In the example (Twitter),
The upload bandwidth is calculated as 12Gbps.
Estimate the bandwidth in Gbps (gigabits per second) by dividing the incoming and outgoing data by the number of seconds in a day.

This assumes that the traffic is uniformly distributed over 24 hrs, which is never the case in reality.
Shouldn’t we consider the peek-time tweets and calculate the bandwidth accordingly?
The same goes with server estimation as well.

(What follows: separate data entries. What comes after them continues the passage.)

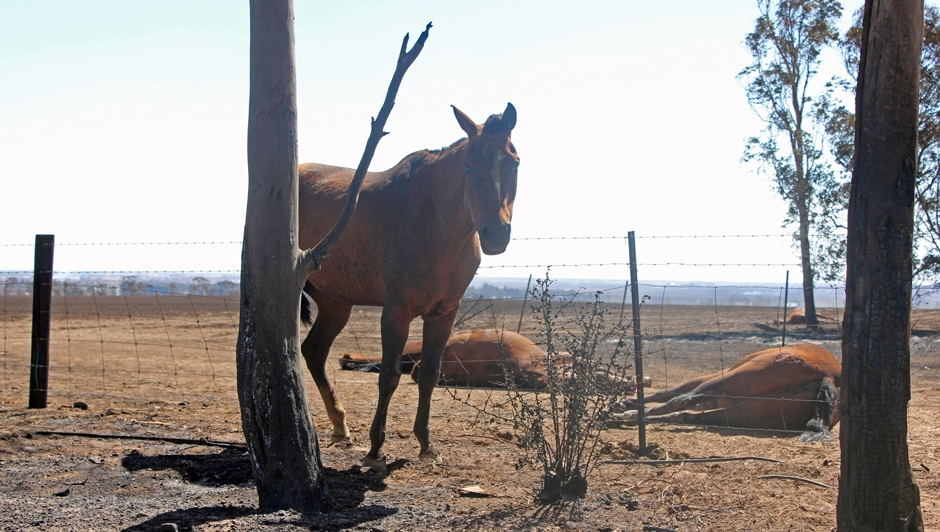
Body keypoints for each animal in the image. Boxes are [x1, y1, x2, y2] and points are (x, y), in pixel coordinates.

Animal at [298, 103, 516, 470]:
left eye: (514, 162)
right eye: (469, 164)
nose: (496, 234)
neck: (435, 222)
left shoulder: (444, 313)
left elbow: (428, 374)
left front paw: (427, 445)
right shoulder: (397, 312)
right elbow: (388, 376)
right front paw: (376, 449)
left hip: (335, 303)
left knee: (313, 351)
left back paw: (340, 426)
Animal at [628, 342, 840, 438]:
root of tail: (830, 376)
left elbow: (668, 393)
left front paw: (627, 403)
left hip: (732, 378)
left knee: (683, 401)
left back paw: (629, 415)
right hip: (746, 414)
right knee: (686, 415)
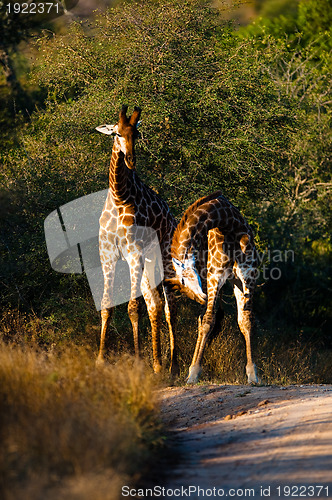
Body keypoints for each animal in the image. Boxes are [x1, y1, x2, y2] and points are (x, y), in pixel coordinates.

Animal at [96, 104, 179, 376]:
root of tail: (172, 218)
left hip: (165, 258)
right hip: (148, 262)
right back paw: (157, 364)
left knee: (168, 308)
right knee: (154, 303)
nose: (130, 160)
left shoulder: (134, 254)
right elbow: (107, 304)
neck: (120, 196)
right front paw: (100, 360)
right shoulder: (108, 256)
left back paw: (172, 366)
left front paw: (137, 361)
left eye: (137, 134)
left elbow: (133, 308)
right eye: (116, 134)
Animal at [166, 190, 260, 382]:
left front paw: (252, 374)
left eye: (183, 279)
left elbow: (246, 320)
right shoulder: (215, 276)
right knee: (203, 318)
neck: (230, 225)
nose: (198, 297)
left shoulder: (247, 277)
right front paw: (194, 373)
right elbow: (209, 320)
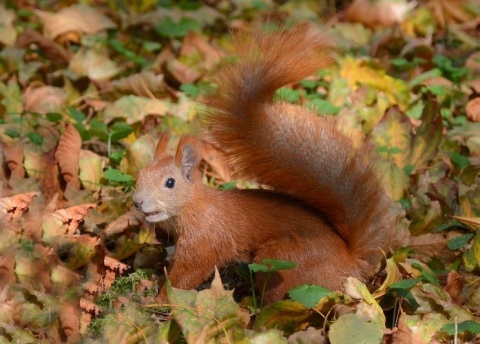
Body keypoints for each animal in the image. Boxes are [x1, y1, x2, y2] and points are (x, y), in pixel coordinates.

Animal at [133, 23, 396, 304]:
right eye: (140, 174)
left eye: (170, 183)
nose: (137, 202)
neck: (196, 206)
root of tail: (351, 267)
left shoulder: (204, 241)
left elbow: (187, 275)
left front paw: (158, 299)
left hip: (282, 260)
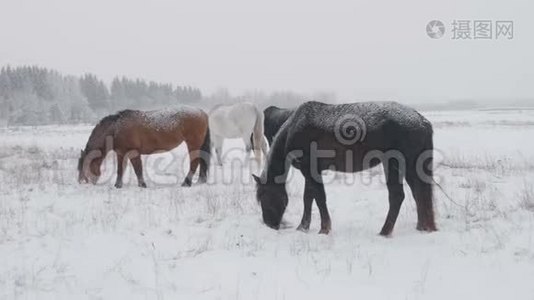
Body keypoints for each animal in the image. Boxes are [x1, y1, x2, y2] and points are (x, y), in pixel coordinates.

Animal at [77, 106, 211, 188]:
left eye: (83, 165)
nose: (81, 182)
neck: (116, 128)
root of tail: (202, 112)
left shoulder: (134, 152)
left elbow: (138, 170)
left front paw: (142, 185)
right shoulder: (121, 153)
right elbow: (120, 170)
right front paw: (118, 185)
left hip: (192, 144)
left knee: (194, 162)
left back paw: (186, 183)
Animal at [253, 101, 438, 237]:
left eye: (264, 196)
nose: (270, 224)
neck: (294, 127)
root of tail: (422, 121)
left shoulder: (310, 170)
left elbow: (319, 198)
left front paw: (324, 229)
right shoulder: (311, 172)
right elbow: (309, 198)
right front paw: (303, 227)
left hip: (395, 163)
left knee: (398, 196)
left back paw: (385, 232)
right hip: (408, 167)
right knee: (418, 194)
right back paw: (421, 227)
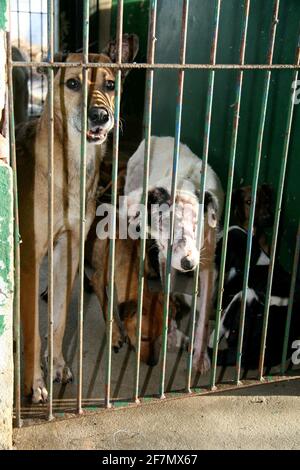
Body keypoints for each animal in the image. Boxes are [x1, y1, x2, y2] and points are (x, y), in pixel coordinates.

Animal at [15, 35, 139, 402]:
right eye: (73, 84)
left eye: (110, 85)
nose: (100, 116)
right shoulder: (30, 258)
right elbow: (32, 332)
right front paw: (35, 384)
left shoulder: (69, 249)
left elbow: (57, 320)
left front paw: (56, 365)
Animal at [123, 137, 224, 374]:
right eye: (164, 223)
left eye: (196, 225)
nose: (187, 263)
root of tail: (157, 137)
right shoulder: (164, 259)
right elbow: (167, 294)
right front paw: (170, 332)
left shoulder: (208, 264)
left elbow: (203, 315)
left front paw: (200, 356)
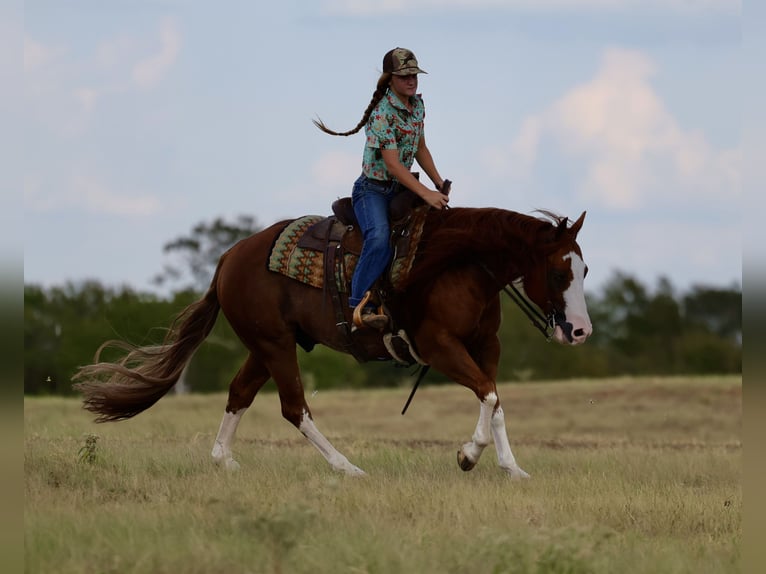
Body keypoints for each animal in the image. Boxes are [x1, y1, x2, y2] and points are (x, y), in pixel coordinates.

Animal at [73, 206, 592, 479]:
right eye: (559, 271)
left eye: (584, 269)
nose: (580, 330)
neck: (461, 266)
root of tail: (228, 258)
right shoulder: (439, 346)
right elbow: (489, 394)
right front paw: (469, 455)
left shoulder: (486, 346)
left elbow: (495, 398)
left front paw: (509, 466)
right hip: (276, 346)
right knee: (294, 408)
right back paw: (347, 467)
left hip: (267, 346)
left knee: (240, 393)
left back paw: (224, 460)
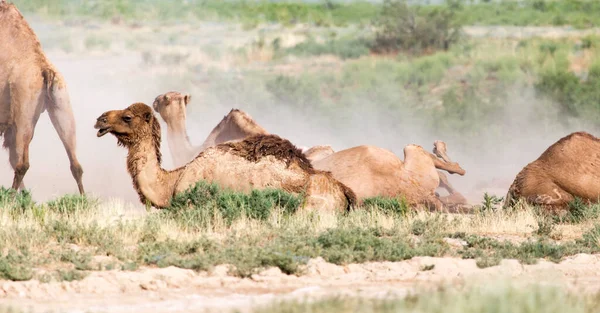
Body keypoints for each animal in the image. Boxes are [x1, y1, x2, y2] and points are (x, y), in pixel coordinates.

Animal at [0, 1, 84, 193]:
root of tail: (44, 70)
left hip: (24, 113)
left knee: (21, 163)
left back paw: (11, 197)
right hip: (61, 105)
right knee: (75, 163)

Course: Grokking Modern System Design Interview for Engineers & Managers - Learn Interactively
Lesson: Examples of Resource Estimation - Grokking Modern System Design Interview for Engineers & Managers

Hi Renjith,

Thank you for the feedback. We acknowledge and agree that your observation is correct regarding the bandwidth estimation example of Twitter. Please note that these are only ballpark estimations and cannot reflect the actual requirements for Twitter. If we want peak load, we can take some example numbers for that, but those will not be much better than the current average case, spread over the day. We need request and response distributions to do better. But at the design level we don’t need to go to that level of detail.

Regarding the server calculation he have the text: “We assume that there is a specific second in the day when all the requests of all the users arrive at the service simultaneously.” That means we have assumed that all the load will come in some specific second.